The purest place, I will draw near
Do what it takes to keep me here
in the center of your heart
the purest place
is where You are
~Watermark~
It’s been a while since I watched it, but Answers in Genesis has this DVD called Fearfully and Wonderfully Made: When Human Life Begins. In the video, Dr. David Menton, who is a phenomenal teacher, walks step-by-step through every nook and cranny and phase of the female monthly cycle, and then he walks through the progressive stages of life and development that happen deep inside the darkness and protection of the womb.
Something that really stood out to me was when he described birth. For nine months the child is connected to the body of its mother. This is how the child lives and the way God keeps the baby alive. When the baby is born, the placenta must also leave the womb. He said that when the placenta separates from the wall of the uterus, it causes such a rupture and breaking in the thickly established blood vessels, that the mother would bleed to death in minutes if it weren’t for the divine intervention of the body’s design. The uterus contracts and keeps contracting, simultaneously clamping off the vessels in the uterine wall and pushing the placenta toward the needed outside.
In nursing school I saw an example of what happens when the placenta does not completely detach (Trigger Assurance: This isn’t too terrible of a story).
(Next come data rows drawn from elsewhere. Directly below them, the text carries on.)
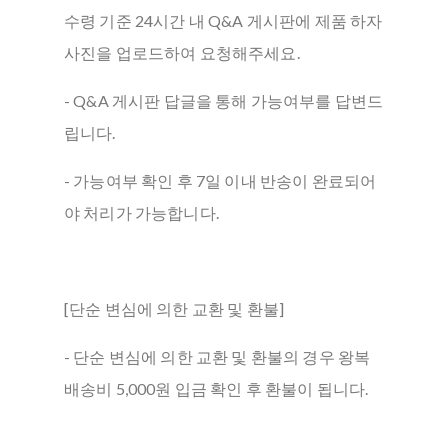
수령 기준 24시간 내 Q&A 게시판에 제품 하자
사진을 업로드하여 요청해주세요.
- Q&A 게시판 답글을 통해 가능여부를 답변드
립니다.
- 가능여부 확인 후 7일 이내 반송이 완료되어
야 처리가 가능합니다.
[단순 변심에 의한 교환 및 환불]
- 단순 변심에 의한 교환 및 환불의 경우 왕복
배송비 5,000원 입금 확인 후 환불이 됩니다.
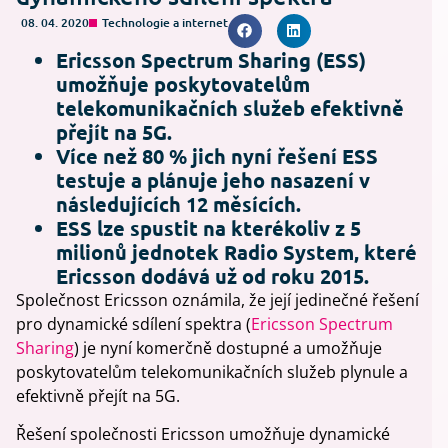
08. 04. 2020
Technologie a internet
Ericsson Spectrum Sharing (ESS)
umožňuje poskytovatelům
telekomunikačních služeb efektivně
přejít na 5G.
Více než 80 % jich nyní řešení ESS
testuje a plánuje jeho nasazení v
následujících 12 měsících.
ESS lze spustit na kterékoliv z 5
milionů jednotek Radio System, které
Ericsson dodává už od roku 2015.
Společnost Ericsson oznámila, že její jedinečné řešení
pro dynamické sdílení spektra (
Ericsson Spectrum
Sharing
) je nyní komerčně dostupné a umožňuje
poskytovatelům telekomunikačních služeb plynule a
efektivně přejít na 5G.
Řešení společnosti Ericsson umožňuje dynamické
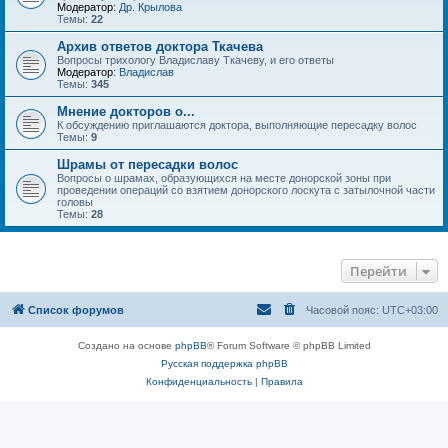
Модератор:
Др. Крылова
Темы:
22
Архив ответов доктора Ткачева
Вопросы трихологу Владиславу Ткачеву, и его ответы
Модератор:
Владислав
Темы:
345
Мнение докторов о...
К обсуждению приглашаются доктора, выполняющие пересадку волос
Темы:
9
Шрамы от пересадки волос
Вопросы о шрамах, образующихся на месте донорской зоны при
проведении операций со взятием донорского лоскута с затылочной части
головы
Темы:
28
Перейти
Список форумов
Часовой пояс:
UTC+03:00
Создано на основе
phpBB
® Forum Software © phpBB Limited
Русская поддержка phpBB
Конфиденциальность
|
Правила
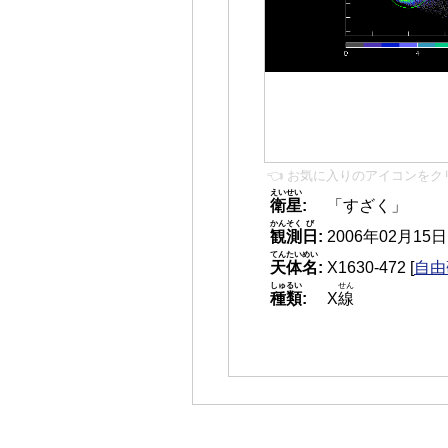
👈 お気に入りのアイコンをク
えいせい
衛星
:
「すざく」
かんそく
び
観測
日
:
2006年02月15日 2
てんたいめい
天体名
:
X1630-472
[
自由
しゅるい
せん
種類
:
X
線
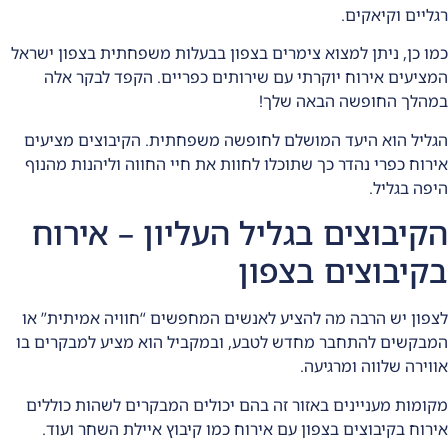
רגליים וקיאקים.
כמו כן, ניתן למצוא
צימרים בצפון
בבעלות משפחתית בצפון ישראל
המציעים אירוח יוקרתי עם שירותים כפריים. הקפד לבקר אלה
במהלך החופשה הבאה שלך!
הגליל הוא היעד המושלם לחופשה משפחתית. הקיבוצים מציעים
אירוח כפרי
נהדר כך שתוכלו לחוות את חיי החווה וליהנות מהנוף
היפה בגליל.
הקיבוצים בגליל העליון – אירוח
בקיבוצים בצפון
לצפון יש הרבה מה להציע לאנשים המחפשים “חוויה אמיתית” או
המבקשים להתחבר מחדש לטבע, ובמקביל הוא מציע למבקרים בו
אווירה שלווה ומרגיעה.
מקומות מעניינים באזור זה בהם יכולים המבקרים לשהות כוללים
אירוח בקיבוצים בצפון עם אירוח כמו קיבוץ איילת השחר ועוד.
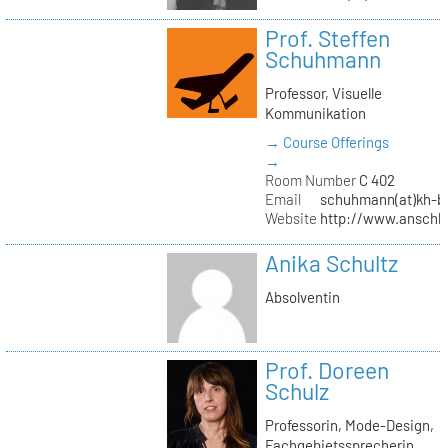
Prof. Steffen
Schuhmann
Professor, Visuelle
Kommunikation
→ Course Offerings
→
Room Number
C 402
Email
schuhmann(at)kh-be
Website
http://www.anschl
Anika Schultz
Absolventin
Prof. Doreen
Schulz
Professorin, Mode-Design,
Fachgebietssprecherin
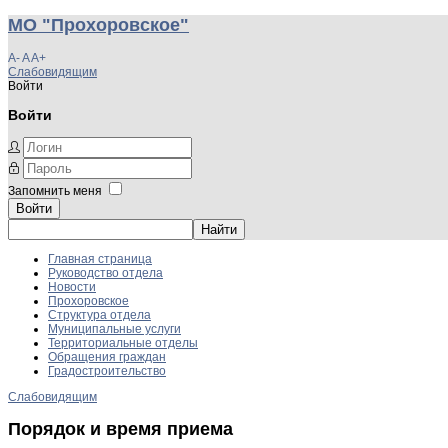
МО "Прохоровское"
A-
A
A+
Слабовидящим
Войти
Войти
Запомнить меня
Войти
Главная страница
Руководство отдела
Новости
Прохоровское
Структура отдела
Муниципальные услуги
Территориальные отделы
Обращения граждан
Градостроительство
Слабовидящим
Порядок и время приема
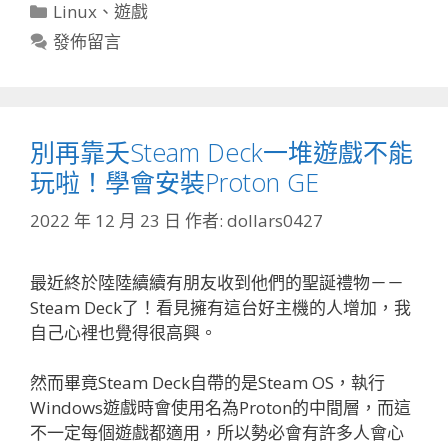
分
Linux
、
遊戲
類
發佈留言
別再靠夭Steam Deck一堆遊戲不能
玩啦！學會安裝Proton GE
2022 年 12 月 23 日
作者:
dollars0427
最近終於陸陸續續有朋友收到他們的聖誕禮物－－
Steam Deck了！看見擁有這台好主機的人增加，我
自己心裡也覺得很高興。
然而畢竟Steam Deck自帶的是Steam OS，執行
Windows遊戲時會使用名為Proton的中間層，而這
不一定每個遊戲都適用，所以勢必會有許多人會心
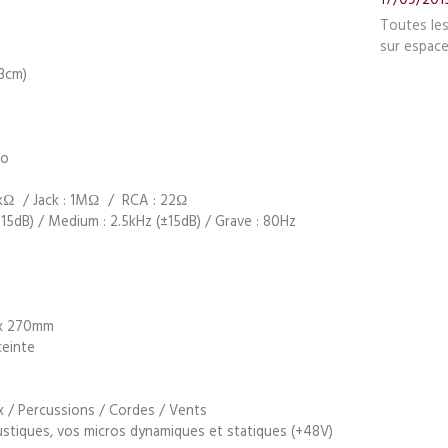
Toutes le
sur espace
3cm)
éo
.5kΩ / Jack : 1MΩ / RCA : 22Ω
(±15dB) / Medium : 2.5kHz (±15dB) / Grave : 80Hz
 x 270mm
ceinte
oix / Percussions / Cordes / Vents
stiques, vos micros dynamiques et statiques (+48V)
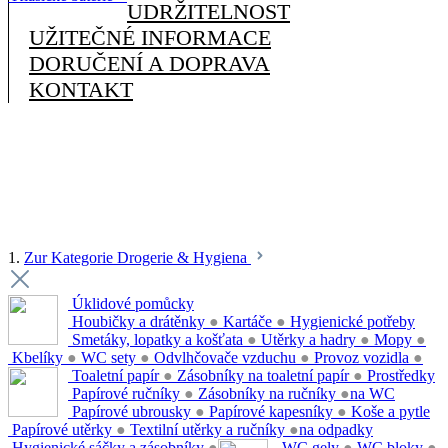
UDRŽITELNOST
UŽITEČNÉ INFORMACE
DORUČENÍ A DOPRAVA
KONTAKT
1.
Zur Kategorie Drogerie & Hygiena
Úklidové pomůcky
Houbičky a drátěnky
●
Kartáče
●
Hygienické potřeby
Smetáky, lopatky a košťata
●
Utěrky a hadry
●
Mopy
●
Kbelíky
●
WC sety
●
Odvlhčovače vzduchu
●
Provoz vozidla
●
Toaletní papír
●
Zásobníky na toaletní papír
●
Prostředky
Papírové ručníky
●
Zásobníky na ručníky
●
na WC
Papírové ubrousky
●
Papírové kapesníky
●
Koše a pytle
Papírové utěrky
●
Textilní utěrky a ručníky
●
na odpadky
Hygienické sáčky a zásobníky
●
WC gely
●
WC bloky
●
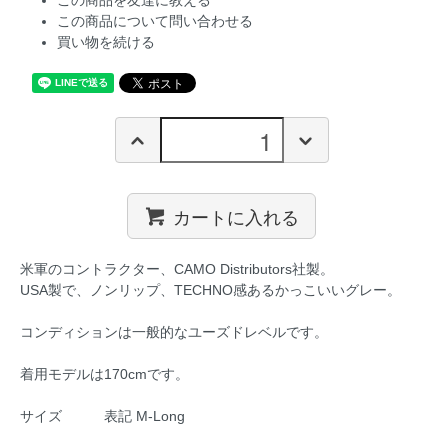
この商品を友達に教える
この商品について問い合わせる
買い物を続ける
カートに入れる
米軍のコントラクター、CAMO Distributors社製。
USA製で、ノンリップ、TECHNO感あるかっこいいグレー。
コンディションは一般的なユーズドレベルです。
着用モデルは170cmです。
サイズ 表記 M-Long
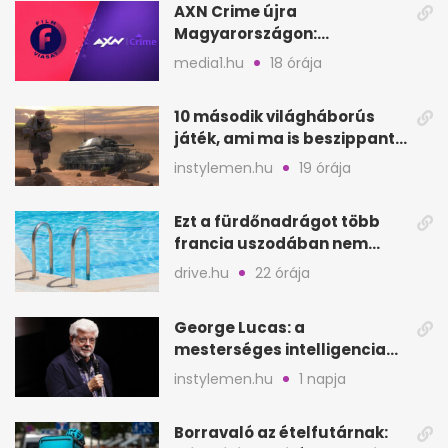
AXN Crime újra
Magyarországon:
szeptembertől a Viasat Film
media1.hu
18 órája
helyén
10 második világháborús
játék, ami ma is beszippant
a képernyő elé
instylemen.hu
19 órája
Ezt a fürdőnadrágot több
francia uszodában nem
fogadják el
drive.hu
22 órája
George Lucas: a
mesterséges intelligencia
lehet Hollywood következő
instylemen.hu
1 napja
lépése
Borravaló az ételfutárnak:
In a fallen world our bodies do not always work right, and in this particular mother’s case, the placenta did not completely separate, and even after the delivery, the mother’s uterus continued to bleed more than it should have. The nurse tried gently massaging the uterus from the outside. There was too much blood coming out of her body. The doctor did a D & C right there in the room, where he takes a metal instrument and scrapes the inside of the uterine lining, trying to fully remove any remaining now foreign uterine contents.
She ended up needing a hysterectomy. There’s a name for this, which I can’t think of right now, but it’s when a piece or pieces of the placenta become so deeply imbedded in the uterine wall lining that even the strongest contractions are not able to completely detach them. To leave it like this, the mother would not survive and recover from birth. This particular mother, counting the new baby, had three beautiful children. After the hysterectomy, she was able to go home, and didn’t even seem to be too upset about it, then at least. The hysterectomy ensured that she would never give birth to a baby again, but that she would also go on to be able to be there for the children she had.
If you’re anything like me, then there’s a sick feeling in the pit of your stomach, right about now. And I absolutely hate that feeling. Life is way too fragile sometimes, and I sometimes have a hard time dealing with that. It can change too fast and in ways that seem way too cruel and too harsh. But that isn’t all of life. I wrote in my last post that each phase of letting go comes with its version of terrifying and excruciating. But this morning I was thinking of other times, like the evening you let go of a baby’s hands, and for the very first time, he toddles across the room smiling as the entire family cheers.
You may have noticed I’ve had a hard time deciding what to do about this blog. It hasn’t been all that long since I started it, and I actually really like this one, but I go back and forth between being at peace with writing here and not being at peace. Something I’ve been learning through the time of this past year, is that I have to be responsible for my own decisions. I can ask people their opinions, I can search the internet for advice, I can seek God’s word. We are each responsible for the lives we live, and while others may or may not agree with us, ultimately friends, we all make choices that effect our life’s path.
I have made the decision to stop writing here publicly. I don’t mean writing publicly ever, I just mean writing publicly here. (To the email sisters and private subscribers, this doesn’t affect you). I have thought before, and even still now, “But if I can’t have ______, then I don’t even want to write.” But that wouldn’t be fully or completely true either. I have so much more I want to say. There’s so much more I wish I would’ve said or still really wish I hadn’t said. But I also know that God knows the heart, and whether or not I say or don’t say things, doesn’t change what I also know is going on deep inside there.
These blogs are too close to who I am as a person, too close to my heart and my soul and my life. That sick feeling has suddenly turned into a feeling of wanting to vomit. I thought writing this post would be a little more peaceful, and it has been, because I am at total peace about writing it. God’s peace is a wonderful balm in our lives, friends, a true oasis in every occasion. Though I might doubt and fight and thrash and kick and deeply cry against it, though I do not fully understand here the mysterious ways in which the God who loves us works, in him we truly have nothing to fear. There is so much more to be said about that too, and while I don’t think I’ll ever feel as though I’ve completely gotten everything I want to say right now out, I know the powerful and saving work of Jesus Christ is enough. “Blessed be the God and Father of our Lord Jesus Christ, who has blessed us in the heavenly realms with every spiritual blessing.” He restores our souls and delivers his children. He does all right things in perfect love.